Beadlocks also require routine maintenance. AEV recommends retorqueing the bolts at least once a month and replacing all bolts annually or sooner. The company also advocates a 50- to 100-mile seating period, after which the wheels should be balanced and retorqued.
Using beadlocks on road is a story in itself. DOT compliance involves manufacturers submitting their wheels to independent labs for construction and fatigue testing. Many companies' beadlocks are built to pass these tests, but smaller manufacturers find the testing too expensive. "The disadvantage of having this badge is it may open wheel companies to a larger liability," Slay says.

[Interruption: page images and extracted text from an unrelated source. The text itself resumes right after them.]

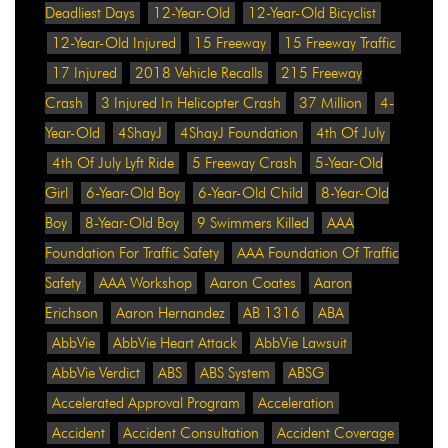
Deadliest Days
12-Year-Old
12-Year-Old Bicyclist
12-Year-Old Injured
15 Freeway
15 Freeway Traffic
17 Injured
2018 Vehicle Recalls
215 Freeway
Crash
3 Injured In Helicopter Crash
37 Million
4-
Year-Old
4ShayJ
4ShayJ Foundation
4th Of July
4th Of July Lyft Ride
5 Freeway Crash
5-Year-Old
Girl
6-Year-Old Boy
6-Year-Old Child
8-Year-Old
Boy
8-Year-Old Boy
9 Swimmers Killed
AAA
Foundation For Traffic Safety
AAA Foundation Of Traffic
Safety
AAA Workshop
Aaron Coates
Aaron
Erichson
Aaron Hernandez
AB 1316
ABA
AbbVie
AbbVie Heart Attack
AbbVie Lawsuit
AbbVie Verdict
ABS
ABS System
ABSG
Accelerated Approval Program
Acceleration
Accident
Accident Consultation
Accident Coverage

Rob Gillanders, an off-roader and industry lawyer practicing with the Gaitn Group in Seattle, elaborates: "Section 110 of the Federal Motor Vehicle Safety Standards (49 CFR 571, part 110) allows manufacturers to indicate wheels are DOT certified if they meet all requirements of the FMVSS. Those requirements are considered minimal safety standards and should not be treated as a safe harbor from either state law requirements or mean sheriffs restricting on-road use of beadlock rims. Best practice is to follow manufacturers' recommendations/warnings and consult state vehicle equipment regulations before taking your Moab-ready beadlocks out on the road. Also, choose a wheel manufacturer that follows SAE J2530 recommended guidelines for quality and durability." (These SAE guidelines are the wheel industry's current standard for policing itself.)
High Impact's Miller adds, "Most of the time when cops pull over someone with beadlocks it's to ask where they got them."
Basically, safety certification is becoming increasingly important. Slay says, "In the past most off-highway enthusiast were primarily focused on the performance of their vehicles in the dirt. However, with the new JK, FJ, and H3 crowd hitting the trails, stamp-of-compliance and questions surrounding it are much more common. If companies want to harness the demand from this new generation, it may be wise to seek DOT approval."
Currently, Hutchinson/Rock Monster (also sold through AEV and High Impact, among others) and Center Line are the two highest-profile companies to DOT-certify beadlocks. The inflatable Staun internal system is also DOT-compliant. (AEV has additional DOT beadlock-compliance information on its website.)
Wheel material, construction, style, and fitment are just a few of the factors in choosing the right rims for your rig. Hopefully this article helped narrow down the hundreds if not thousands of possibilities.